Ruiz Rebecca Ana · Nationalrat · 2015-09-08
Ruiz Rebecca Ana · Nationalrat · Waadt · Sozialdemokratische Fraktion · 2015-09-08
Wortprotokoll
Au nom du groupe socialiste, je vous invite à entrer en matière sur ce projet pour nous permettre de compléter nos normes pénales incriminant la corruption.
A partir du début des années 1990, la corruption a commencé à faire la une. Certains scandales ont touché des pays d'Europe, et c'est à partir de ce moment que l'on a commencé à considérer la corruption comme une menace pour la stabilité des Etats et pour le fonctionnement de l'économie. Différentes mesures ont alors été prises pour lutter contre ce phénomène. Aussi, les efforts internationaux ont débouché ces dernières années sur plusieurs accords ratifiés par notre pays.
En 2000 d'abord, puis en 2006, avec l'adoption de la Convention pénale du Conseil de l'Europe, nous avons révisé de manière fondamentale nos dispositions pénales en matière d'incrimination de corruption. Au sein du GRECO, notre pays a d'ailleurs été l'un des initiateurs de cette convention du Conseil de l'Europe. Près de dix ans après, il est temps de continuer à adapter la législation aux recommandations émanant du GRECO et de changer notamment le régime de poursuite de la corruption privée. Pour quelles raisons? Premièrement, parce que nous sommes complètement isolés en comparaison internationale avec notre système de poursuite et, deuxièmement, plus fondamentalement, parce que ce système de poursuite est précisément complètement inefficace. Des adaptations sont aussi nécessaires simplement parce que la corruption privée existe bel et bien en Suisse. Elle existe, ses conséquences sont néfastes et elle porte également atteinte à l'image et à la réputation du pays lorsqu'elle touche de grandes organisations internationales.
Au niveau des entreprises, une récente étude réalisée à Coire par la Haute école de technique et d'économie a révélé qu'un entrepreneur sur cinq dit devoir faire des paiements informels pour obtenir certaines affaires. Aucune branche ne serait épargnée, selon les experts. En 1997 déjà, lors des discussions autour de la convention du Conseil de l'Europe, le secteur privé avait demandé un renforcement de la lutte contre la corruption privée. Dans le domaine du sport, le désormais et malheureux "FIFA gate" nous démontre aussi, hélas, que la corruption existe dans ce secteur et qu'elle touche, qui plus est, de plein fouet la Suisse. Là aussi, les dommages sont importants, car la corruption est évidemment contraire aux valeurs fondamentales du sport: l'éthique et le respect. La Suisse compte près de 50 fédérations sportives internationales. Il est de notre responsabilité d'offrir un cadre juridique à ces organisations, un cadre qui soit clair et efficace, qui se donne les moyens de lutter contre la corruption.
Les fédérations sportives ont tout à y gagner. D'ailleurs, à l'exception de la FIFA, toutes les autres qui sont installées en Suisse se sont montrées favorables aux propositions faites par le Conseil fédéral.
Il est totalement faux, et même pervers, d'estimer que les actes de corruption font partie de ce qu'on pourrait considérer comme de la criminalité sans victime.
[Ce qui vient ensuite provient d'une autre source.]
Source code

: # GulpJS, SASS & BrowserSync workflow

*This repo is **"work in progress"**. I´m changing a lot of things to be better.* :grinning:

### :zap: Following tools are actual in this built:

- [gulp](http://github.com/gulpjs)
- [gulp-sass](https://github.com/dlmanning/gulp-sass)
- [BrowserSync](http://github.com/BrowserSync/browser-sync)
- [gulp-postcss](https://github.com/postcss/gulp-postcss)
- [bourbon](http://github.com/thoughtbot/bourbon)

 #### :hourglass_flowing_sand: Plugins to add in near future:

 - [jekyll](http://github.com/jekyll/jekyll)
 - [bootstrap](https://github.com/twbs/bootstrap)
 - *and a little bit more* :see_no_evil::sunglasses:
C'est une conception malheureusement encore trop répandue, qui appartient aux nombreuses stratégies développées pour légitimer cette corruption en partant du principe que, de toute façon, personne n'est perdant.
Non! La corruption décourage l'investissement, entrave le bon fonctionnement d'un marché intérieur, provoque des distorsions de concurrence ainsi que le gaspillage de ressources privées et étatiques. Les perdantes sont les entreprises, et plus largement, la société. Il nous faut donc prendre au sérieux ce type de criminalité et éviter de la banaliser.
Je vous invite par conséquent, évidemment, à entrer en matière sur ce projet et à soutenir plus tard le principe de la poursuite d'office.